Essen. Wer übernimmt Schenker? Konkurrenz hat großes Interesse, besonders Dänemarks Weltkonzern Maersk. Was das für die Jobs bedeuten würde.
Der dänische Reederei-Riese Maersk hat großes Interesse an einer Übernahme der zum Verkauf stehenden Bahn-Tochter Schenker. Der Essener Logistikkonzern wäre ein „perfektes Match“ für Maersk, erfuhr unsere Redaktion aus dem Umfeld des skandinavischen Unternehmens. Mit Schenker könnte Maersk der „Durchbruch“ auf seinem Weg zum Logistik-Allrounder gelingen. Der Konzern aus Kopenhagen will unabhängiger vom reinen Seefrachtgeschäft werden. Auch für Schenker und seine 75.000 Beschäftigten hätte Maersk anderen Interessenten gegenüber Vorteile.
Die Dänen hatten vor zwei Wochen als erste von kolportierten rund 20 Interessenten den Finger gehoben. Konzernchef Vincent Clerc hatte vor Investoren erklärt, ein Gebot prüfen zu wollen - allein schon, weil die Größe des Deals die Weltkarte der Logistiker so oder so verändern werde. Ob er auch ein Angebot abgeben werde, könne er aber noch nicht sagen. Die verbale Zurückhaltung ist den Gepflogenheiten in laufenden Verkaufsprozessen geschuldet. Tatsächlich würden die Dänen ihre seit Jahren laufenden Zukäufe im Logistikgeschäft gerne mit Schenker vervollständigen.
Schenker könnte Maersk unabhängiger von Reederei machen
Denn das Ziel, mehr als die Hälfte des Umsatzes künftig mit klassischer Logistik zu erzielen, würde Maersk mit Schenker auf einen Schlag erreichen. Im vergangenen Jahr erzielte die lange weltgrößte Reederei rund 31 der insgesamt 47,4 Milliarden Euro Umsatz auf dem Meer. Mit dem Schenker-Umsatz von zuletzt rund 20 Milliarden Euro im Jahr würde die Logistiksparte der Dänen das bisherige Kerngeschäft der Reederei überholen.

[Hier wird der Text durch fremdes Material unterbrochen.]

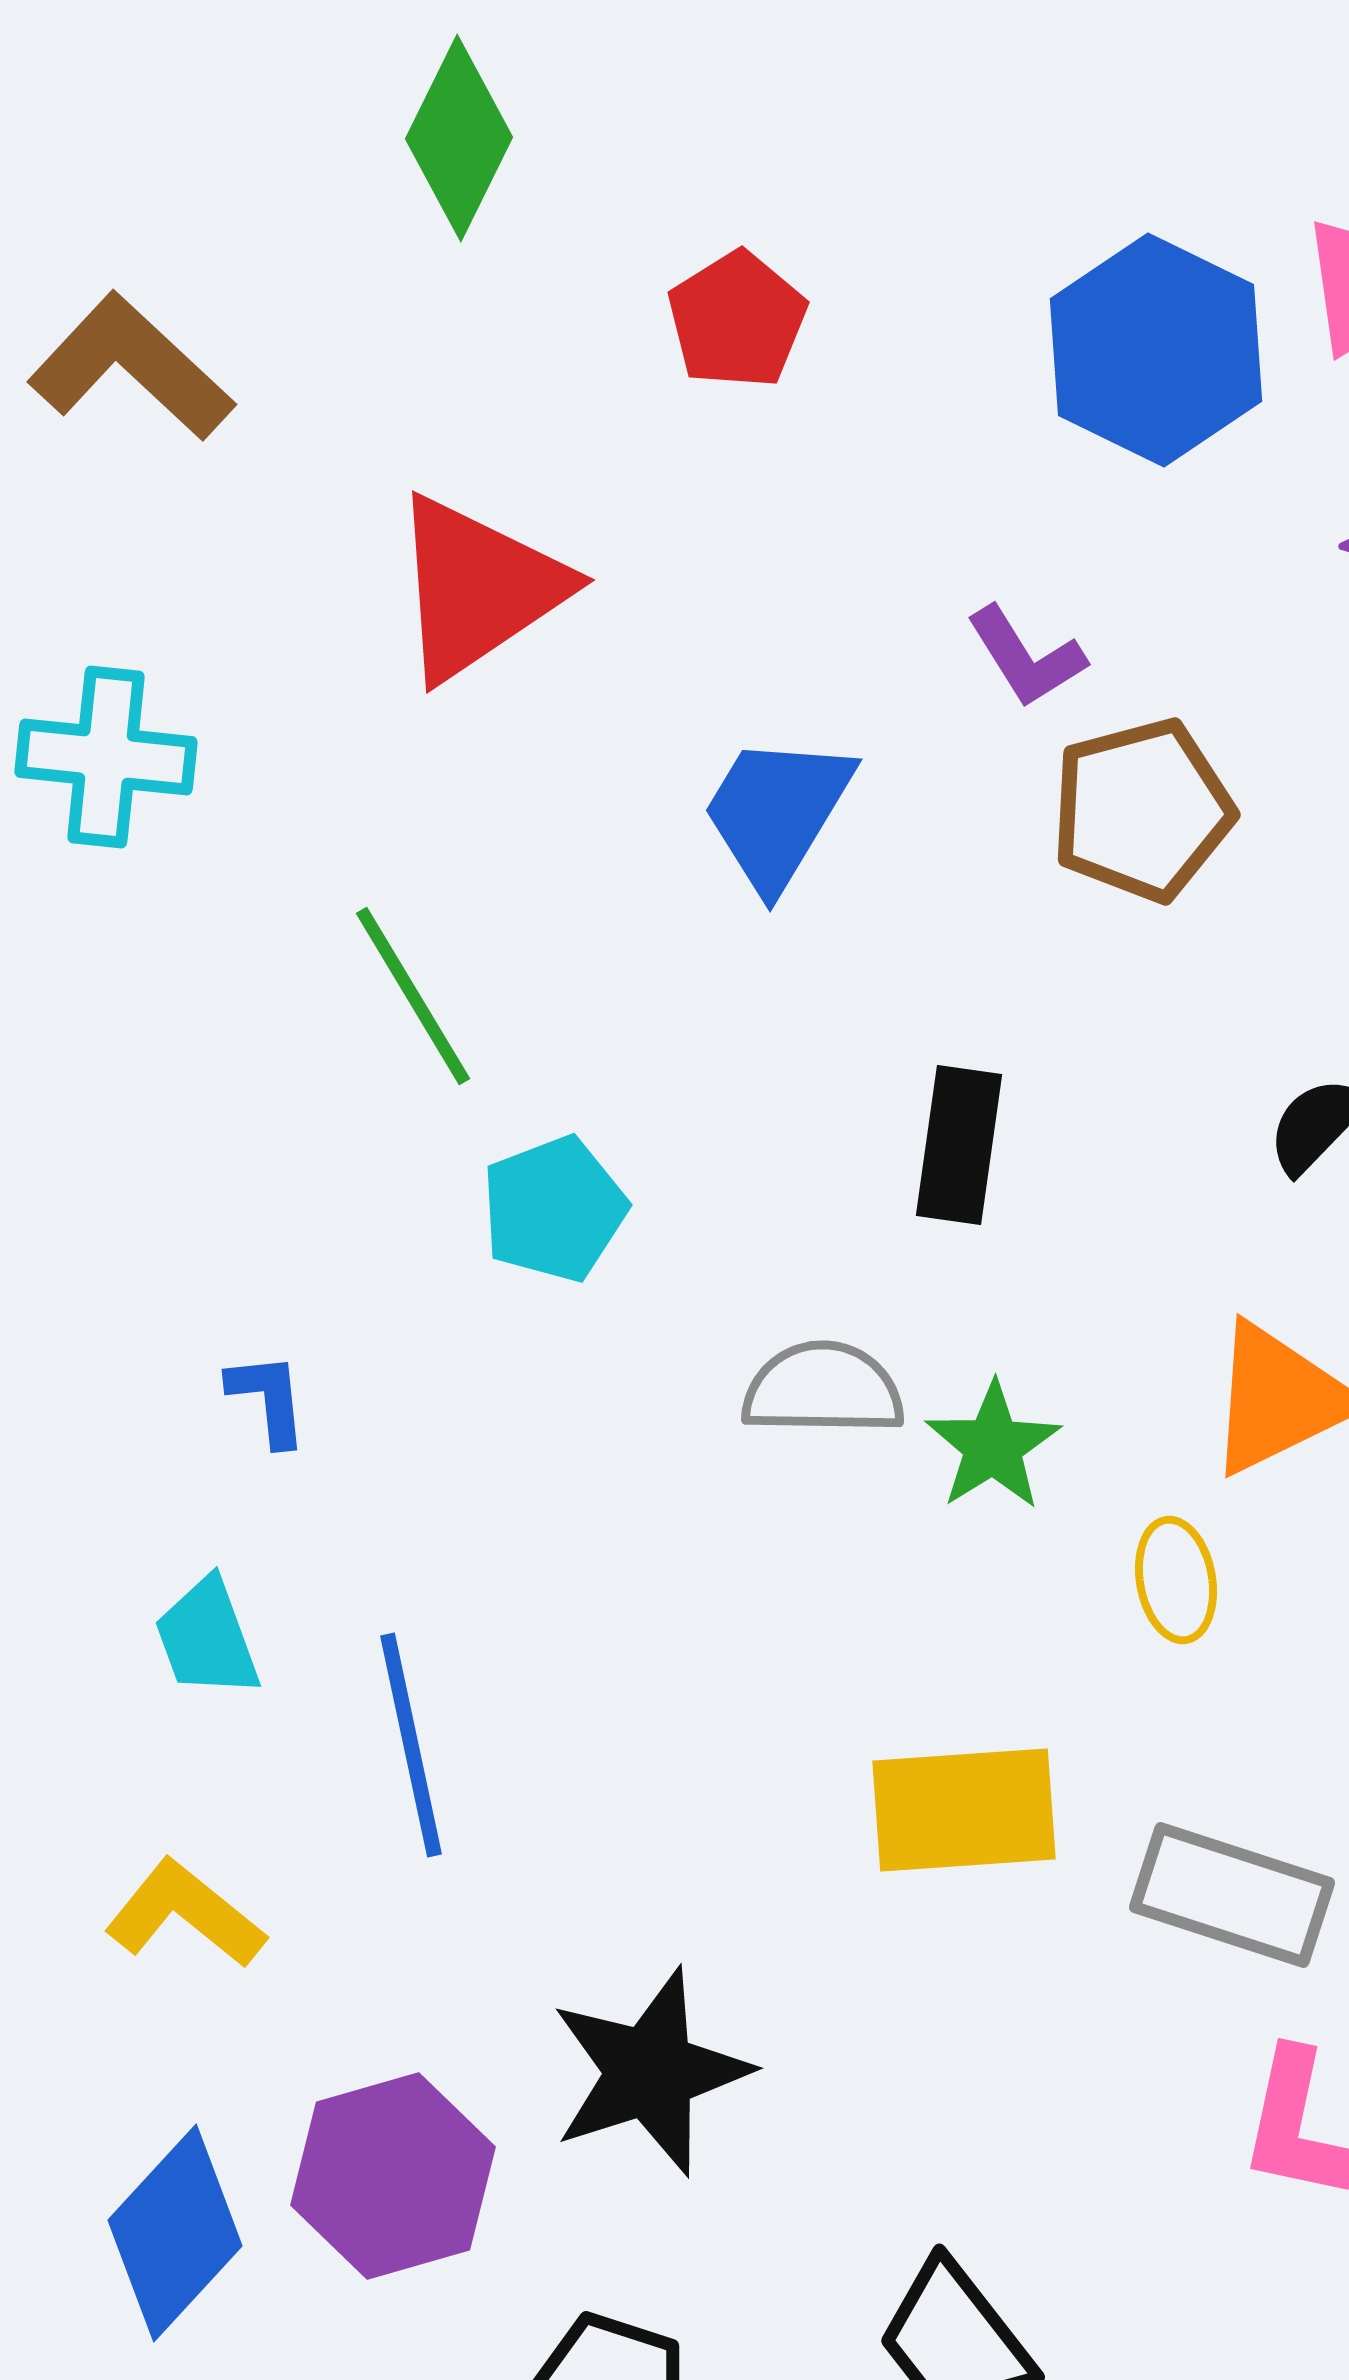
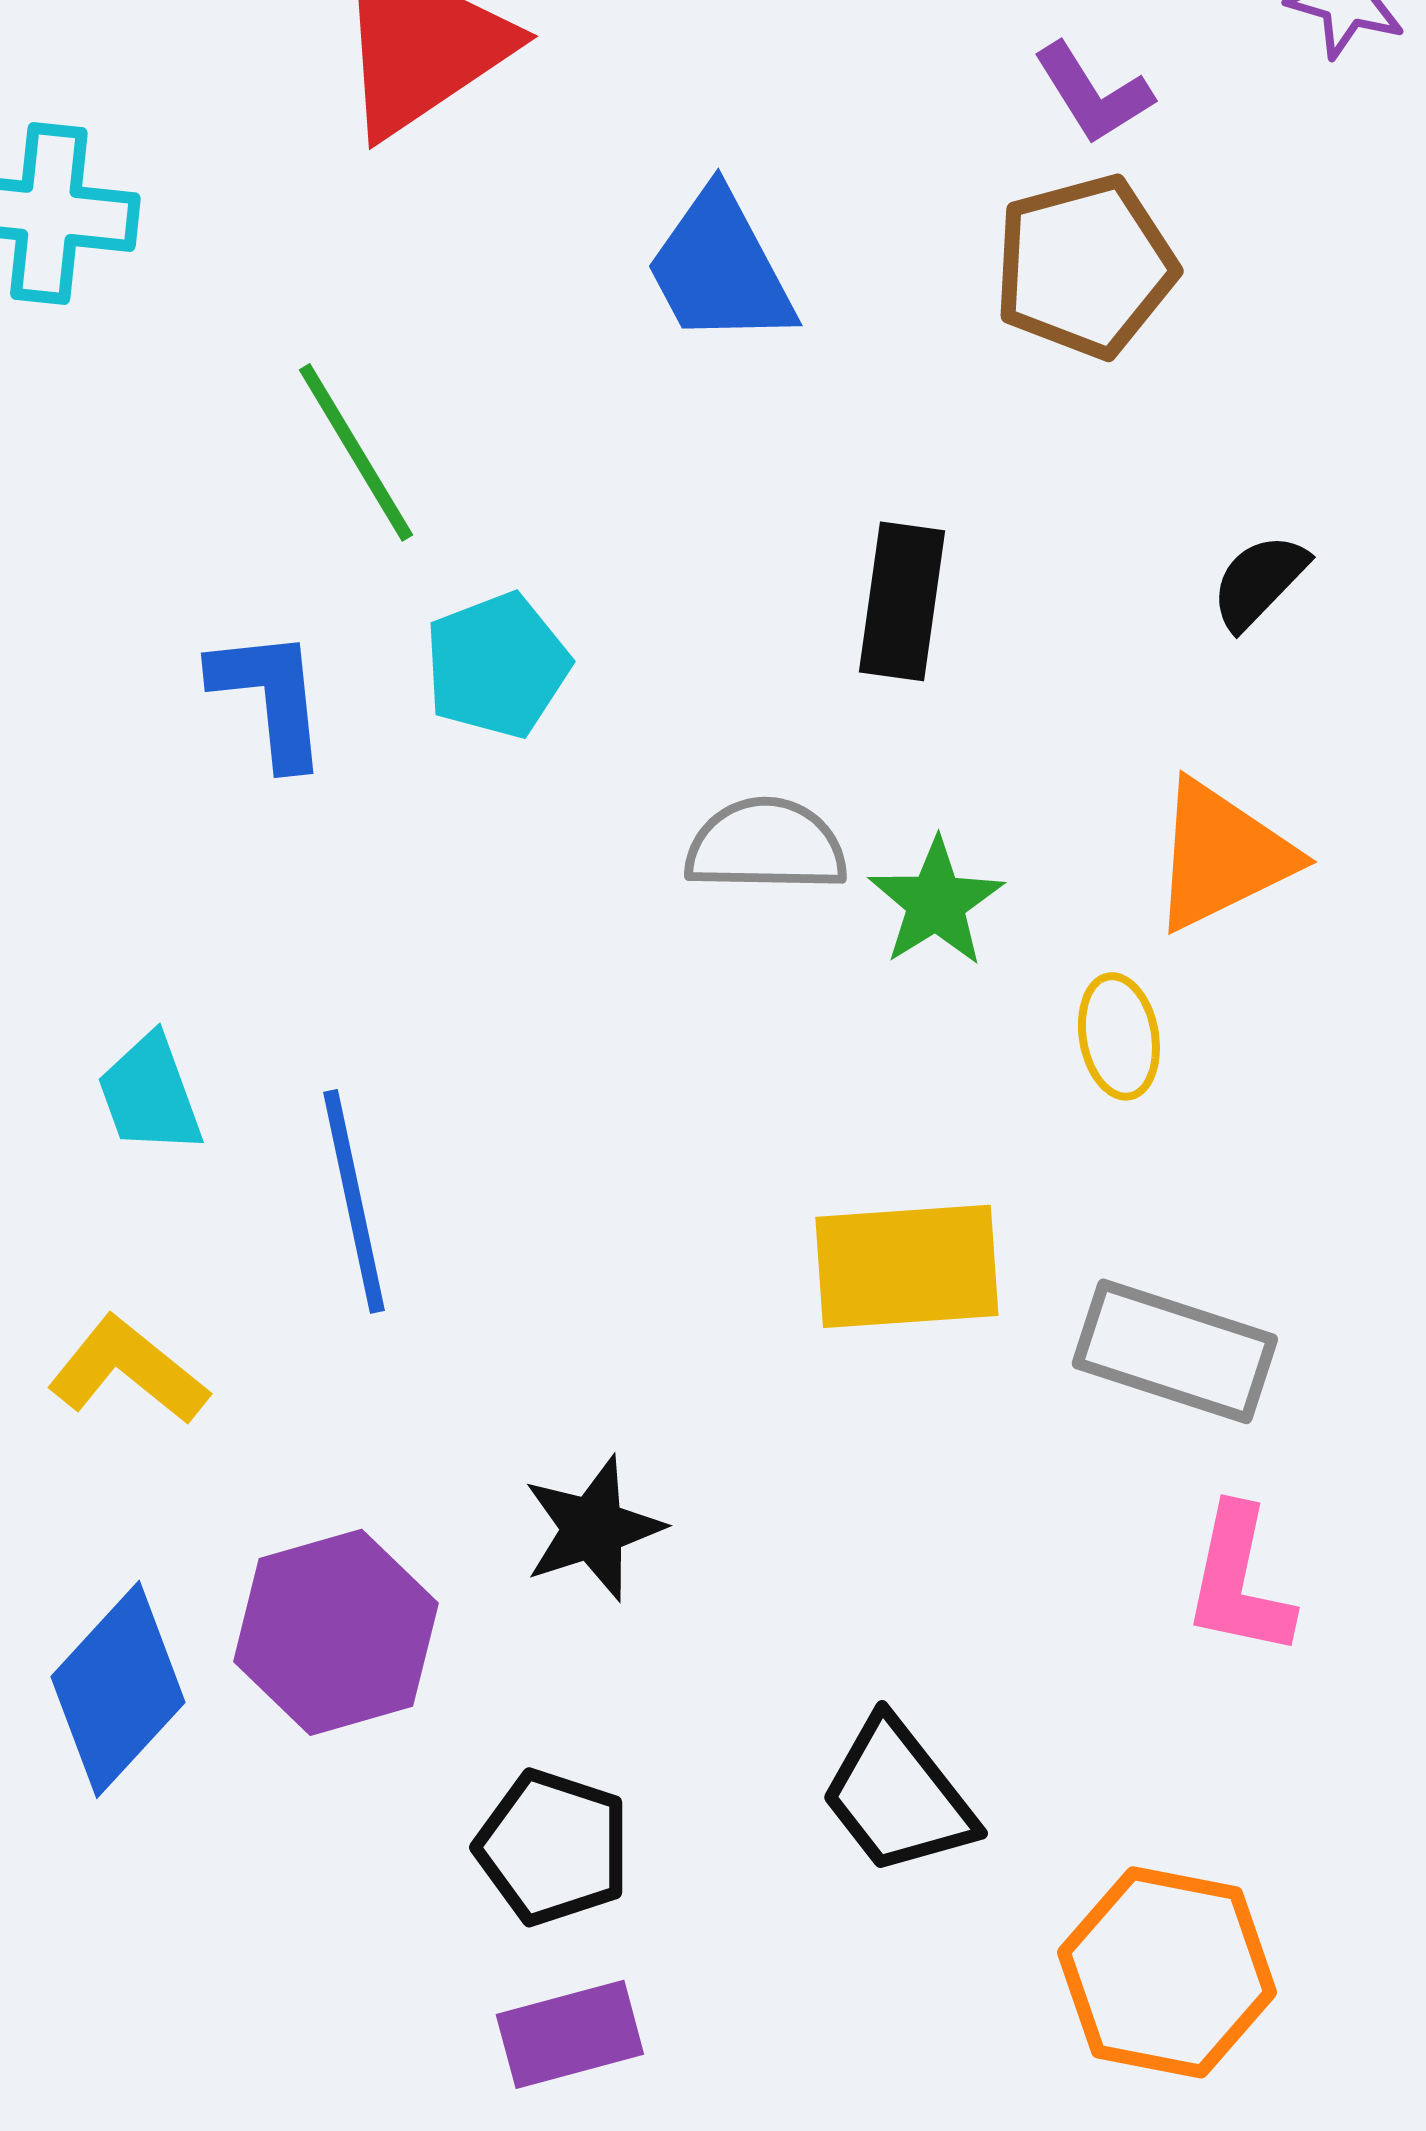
purple L-shape: (1026, 657) -> (1093, 93), moved
blue trapezoid: (777, 812) -> (720, 268), turned -59
blue L-shape: (268, 1399) -> (270, 697), moved, size x1.5
black star: (650, 2072) -> (593, 1528), size x0.7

So oder so zeichnet sich eine Elefantenhochzeit ab, nach der die Rangliste der weltgrößten Logistiker neu geschrieben werden muss. Denn neben Maersk, nach mehreren Zukäufen in den vergangenen Jahren selbst bereits in die globale Logistik-Top-Ten vorgestoßen, wird auch anderen Branchenriesen Interesse an Schenker nachgesagt. Allen voran der Schweizer MSC, die Maersk im vergangenen Jahr beim Frachtvolumen als weltgrößte Reederei abgelöst hat. Ebenso der Post-Tochter DHL, dem dänischen Logistik-Riesen DSV und dem Schweizer Konkurrenten Kühne & Nagel.
Auch Finanzinvestoren aus den USA, Europa, China und Arabien sollen Interesse angemeldet und die Verkaufsunterlagen eingesehen haben. Ein Börsengang gilt derzeit als unwahrscheinlich. Für die Bundesregierung, vor allem Verkehrsminister Volker Wissing (FDP) wird der Preis ein entscheidendes Kriterium sein. Bei ausländischen Investoren wird aber auch das Haus von Wirtschaftsminister Robert Habeck (Grüne) mitreden, weil es den Verkauf nach dem Außenwirtschaftsgesetz prüfen muss.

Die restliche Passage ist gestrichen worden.